22 DécNaufrage micro Engoulevent

Naufrage engoulevent, microchallenger en baie d’Authie:

Le propriétaire explique:

Voici en quelques mots, le récit surprenant du naufrage d’Engoulevent.
Samedi 10 octobre les conditions météo étaient favorables avec un vent d’Ouest 12-14 knts et une mer 2.
Au retour, avec le jusant contre le vent, une petite barre s’est élevée à l’entrée de la baie d’Authie. Rien de bien méchant et pourtant…
Dans un surf, Engoulevent (Micro Challenger 5.50 m) se fait coiffer par la vague, part à l’aulofée et embarque le paquet de mer par tribord. Le voilier se couche mais ne se redresse pas. La vague qui suit lui est fatale. Engoulevent se retourne alors définitivement. Le chef de bord et son équipier ont été récupérés par la SNSM de Berck. C’est ensuite toute une chaîne de solidarité et d’amitié qui s’est mise en place pour assister les navigateurs.

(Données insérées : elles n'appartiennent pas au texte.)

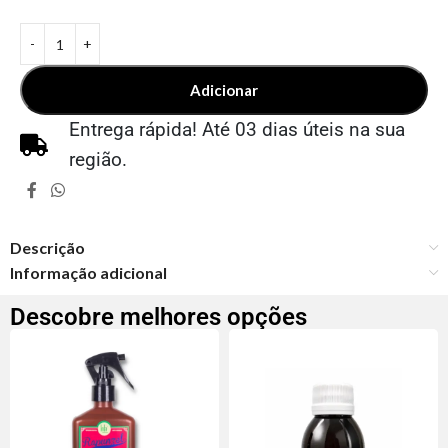
Adicionar
Entrega rápida! Até 03 dias úteis na sua
região.
Descrição
Informação adicional
Descobre melhores opções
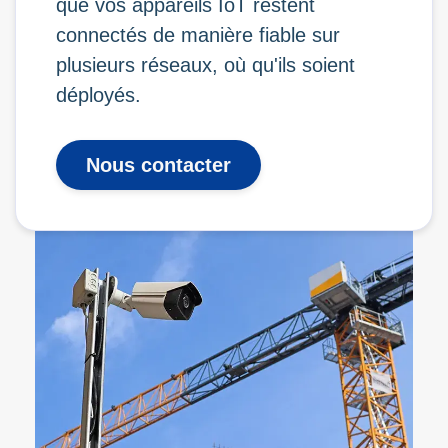
que vos appareils IoT restent
connectés de manière fiable sur
plusieurs réseaux, où qu'ils soient
déployés.
Nous contacter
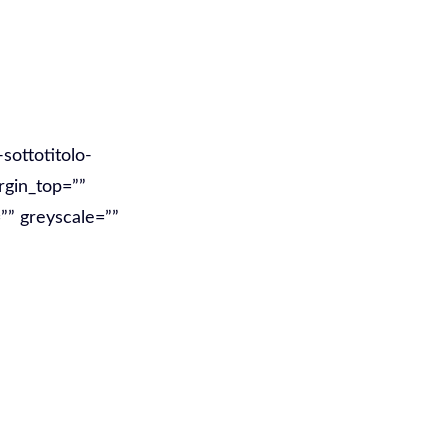
sottotitolo-
rgin_top=””
”” greyscale=””
ività e
icizzazione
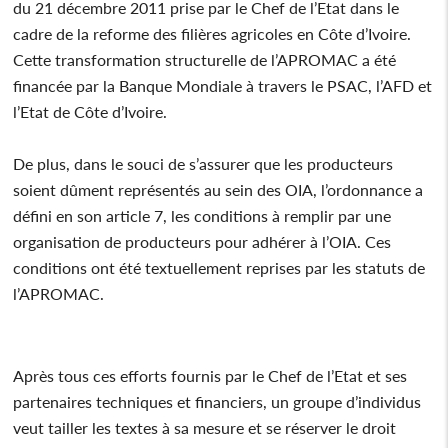
du 21 décembre 2011 prise par le Chef de l’Etat dans le
cadre de la reforme des filières agricoles en Côte d’Ivoire.
Cette transformation structurelle de l’APROMAC a été
financée par la Banque Mondiale à travers le PSAC, l’AFD et
l’Etat de Côte d’Ivoire.
De plus, dans le souci de s’assurer que les producteurs
soient dûment représentés au sein des OIA, l’ordonnance a
défini en son article 7, les conditions à remplir par une
organisation de producteurs pour adhérer à l’OIA. Ces
conditions ont été textuellement reprises par les statuts de
l’APROMAC.
Après tous ces efforts fournis par le Chef de l’Etat et ses
partenaires techniques et financiers, un groupe d’individus
veut tailler les textes à sa mesure et se réserver le droit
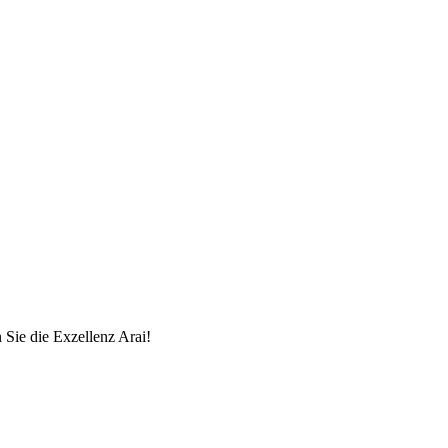
n Sie die Exzellenz Arai!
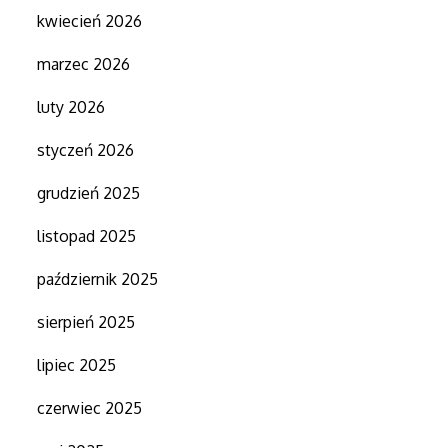
kwiecień 2026
marzec 2026
luty 2026
styczeń 2026
grudzień 2025
listopad 2025
październik 2025
sierpień 2025
lipiec 2025
czerwiec 2025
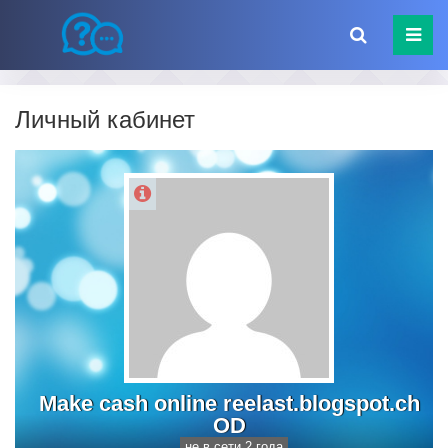
Личный кабинет
Make cash online reelast.blogspot.ch
OD
не в сети 2 года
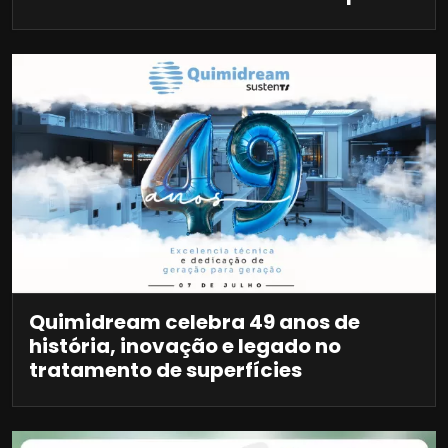
Quimidream celebra 49 anos de
história, inovação e legado no
tratamento de superfícies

Comment est-ce arrive ? Qu est ce qui fait que le bateau ne s est pas redresse ?

Explications sur les forces en presence qui empechent a un voilier de chavirer … ou pas …

La revue bateau dans son numéro de janvier 2011 donne quelques éléments sur la stabilité des bateaux.

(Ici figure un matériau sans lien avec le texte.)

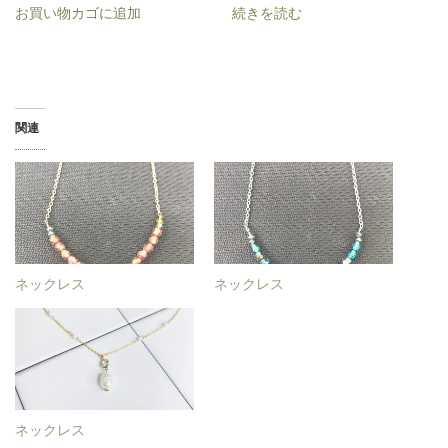
お買い物カゴに追加
続きを読む
関連
ネックレス
ネックレス
ネックレス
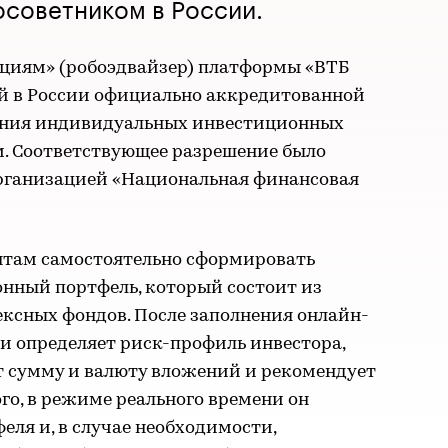
осоветником в России.
ициям» (робоэдвайзер) платформы «ВТБ
й в России официально аккредитованной
ения индивидуальных инвестиционных
. Соответствующее разрешение было
рганизацией «Национальная финансовая
нтам самостоятельно сформировать
ный портфель, который состоит из
ексных фондов. После заполнения онлайн-
и определяет риск-профиль инвестора,
т сумму и валюту вложений и рекомендует
ого, в режиме реального времени он
еля и, в случае необходимости,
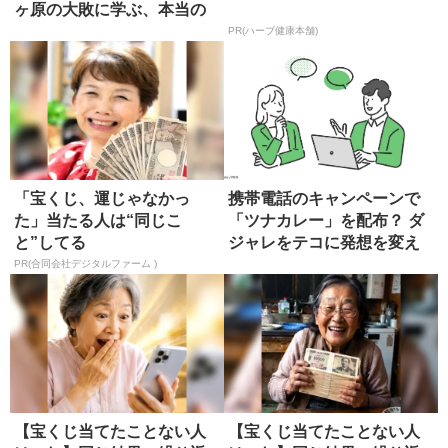
ヶ原の大敗に学ぶ、本当の
師の選び方
PR(ハーブ健康本舗)
「宝くじ、運じゃなかっ
携帯電話のキャンペーンで
た」当たる人は“同じこ
「ツナカレー」を配布？ ダ
と”してる
ジャレをテコに発想を変え
る
PR(合同会社デジタルファーム )
【宝くじ当てたことない人
【宝くじ当てたことない人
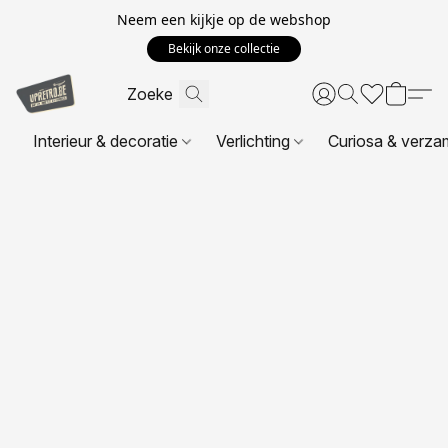
Neem een kijkje op de webshop
Bekijk onze collectie
Interieur & decoratie
Verlichting
Curiosa & verza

Schéma permettant d’expliquer l’influence de la largeur sur la stabilité du bateau.

 

Légende:

  • CG= centre de gravité (point d’application de la résultante des forces de gravité – point fixé)
  • CC= centre de carène (point d’application des volumes immergés – lorsque le voilier gîte, ce point se déplace)

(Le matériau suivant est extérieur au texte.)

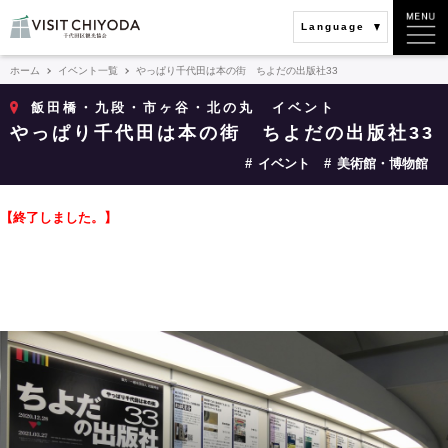
Language
ホーム
イベント一覧
やっぱり千代田は本の街 ちよだの出版社33
飯田橋・九段・市ヶ谷・北の丸
イベント
やっぱり千代田は本の街 ちよだの出版社33
イベント
美術館・博物館
【終了しました。】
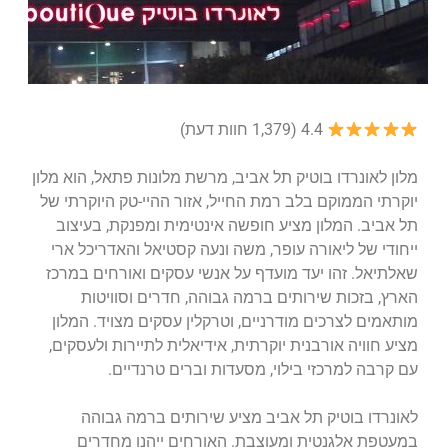
4.4 (1,379 חוות דעת)
מלון לאונרדו בוטיק תל אביב, מרשת מלונות פתאל, הוא מלון
יוקרתי הממוקם בלב רמת החייל, אזור ההיי-טק היוקרתי של
תל אביב. המלון מציע חופשה אינטימית ומפנקת, בעיצוב
ייחודי של ליאורה עופר, משה ונעה קסטיאל והאדריכל ארי
שאלתיאל. זהו יעד מועדף על אנשי עסקים ואורחים במרכז
הארץ, בזכות שירותים ברמה גבוהה, חדרים וסוויטות
מותאמים לצרכים מודרניים, וטרקלין עסקים מצויד. המלון
מציע חוויה אורבנית יוקרתית, אידיאלית לתיירות ולעסקים,
עם קרבה למרכזי בילוי, מסעדות וברים טרנדיים.
לאונרדו בוטיק תל אביב מציע שירותים ברמה גבוהה
במעטפת אלגנטית ומעוצבת. האורחים ייהנו מחדרים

Plus le bateau est large, moins le bateau sera gîtard.

Lorsque les 2 points d’applications se retrouvent alignés,  le voilier chavire.

On peut considerer que le micro Challenger se retrouve plutot dans la configuration 1.

Est-ce vraiment un défaut ? Oui et non.

Pour la sécurité comme pour la performance, la largeur permettra d’avoir une certaine raideur à la toile, ce qui permettra de border plus longtemps tout en restant à plat.

Par contre dans le cas où sur une survente, le voilier gîte avec excès, un voilier plus étroit comme un Challenger chavirera de manière permanente beaucoup plus tardivement. La notion de lest a son intérêt ici également.

 

 

 

 

 

 

 

 

On sait que la jauge micro impose à un bateau d’être capable de redresser un poids de 10kg en tête de mât avec celui-ci posé sur l’eau soit à 90°.

Le cas  Engoulevent selon les explications du propriétaire:

  • d’abord il s’est couché à 90° (ça n’aurait pas dû poser de problèmes puisqu’il n’avait pas atteint son couple de redressement)
  • malheureusement une vague l’a fait rouler et l’a fait atteindre son angle de chavirage. Quel angle ? 100°-120° 140° ???

En résumé, on sait déjà que ce bateau peut se coucher sur l’eau et même normalement un peu plus. C’est déjà un bon point.

Mais le débat devrait aller plus loin. Il existe toujours une inconnue et il aurait été interessant que le chantier la mette à disposition.

Ce qu’on sait, c’est que le Challenger par rapport à un voilier moderne de par son étroitesse:

  • Atteindra plus rapidement son angle maximum de couple de redressement
  • Atteindra plus tardivement son angle de chavirage

 

2 questions complementaires quant a la perte de stabilite definitive du bateau:

– Est-ce que la dérive est rentrée lorsqu’il a basculé, limitant du coup le couple de redressement ?
– Est-ce que le capot était ouvert ou fermé ?

 

Merci a Engoulevant pour sa video et son temoignage.